Exactly the line that contains "right back paw: (200, 504)" and the lines following it to the end of the data are to be reproduced, and nothing more.
[[ Records to process open ]]
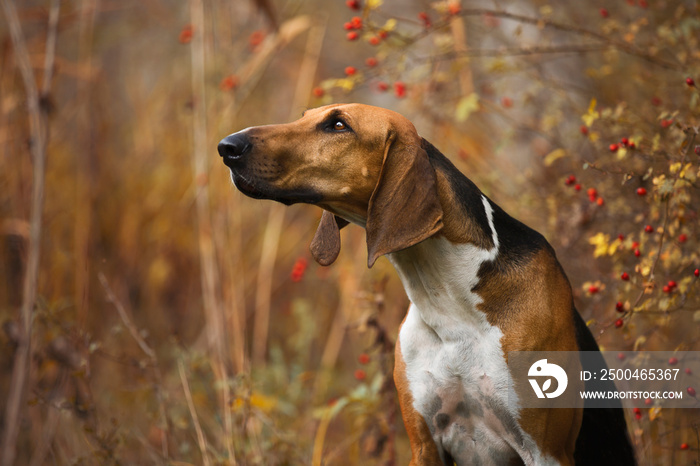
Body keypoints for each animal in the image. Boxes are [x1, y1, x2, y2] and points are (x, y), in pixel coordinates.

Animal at [217, 104, 636, 464]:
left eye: (338, 125)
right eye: (304, 116)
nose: (226, 147)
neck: (450, 304)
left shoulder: (545, 450)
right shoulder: (424, 443)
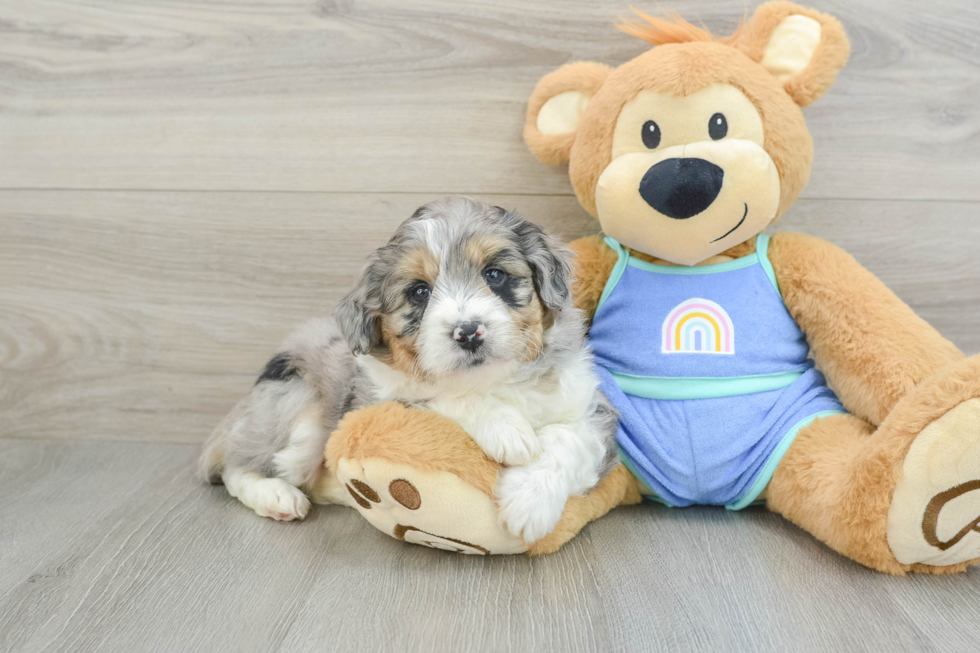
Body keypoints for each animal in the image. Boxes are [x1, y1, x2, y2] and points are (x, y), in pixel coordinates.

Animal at [199, 196, 616, 544]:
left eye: (494, 275)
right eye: (419, 292)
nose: (468, 332)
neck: (493, 379)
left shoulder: (592, 411)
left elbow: (567, 439)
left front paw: (530, 503)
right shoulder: (375, 400)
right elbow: (439, 394)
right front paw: (507, 430)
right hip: (296, 408)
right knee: (239, 465)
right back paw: (276, 496)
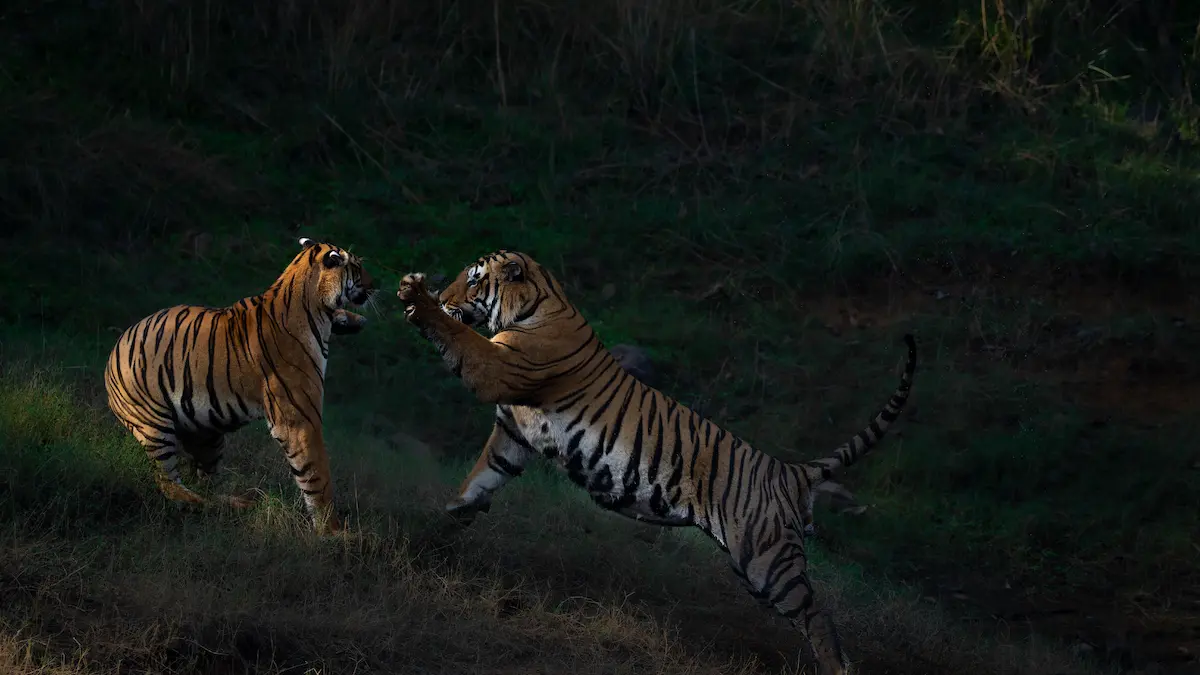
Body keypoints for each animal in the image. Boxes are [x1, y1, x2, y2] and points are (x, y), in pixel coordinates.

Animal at [104, 237, 375, 534]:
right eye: (358, 267)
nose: (375, 284)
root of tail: (114, 351)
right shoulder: (299, 419)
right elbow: (317, 474)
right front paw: (333, 532)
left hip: (207, 433)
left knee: (205, 481)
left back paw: (236, 503)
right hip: (154, 427)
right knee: (169, 484)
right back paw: (200, 504)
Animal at [396, 251, 916, 675]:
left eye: (473, 280)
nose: (443, 294)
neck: (537, 302)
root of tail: (788, 470)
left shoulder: (496, 369)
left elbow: (458, 338)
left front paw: (417, 297)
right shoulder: (514, 432)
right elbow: (484, 475)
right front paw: (455, 515)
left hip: (766, 562)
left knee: (818, 617)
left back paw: (836, 668)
[[ Records to process closed ]]
▶ _Output below_:
right back paw: (200, 504)
Animal at [396, 251, 916, 675]:
left eye: (473, 280)
nose: (443, 294)
neck: (537, 302)
root of tail: (788, 470)
left shoulder: (496, 369)
left elbow: (458, 338)
left front paw: (417, 297)
right shoulder: (514, 432)
right elbow: (484, 475)
right front paw: (455, 515)
left hip: (766, 562)
left knee: (818, 617)
left back paw: (836, 668)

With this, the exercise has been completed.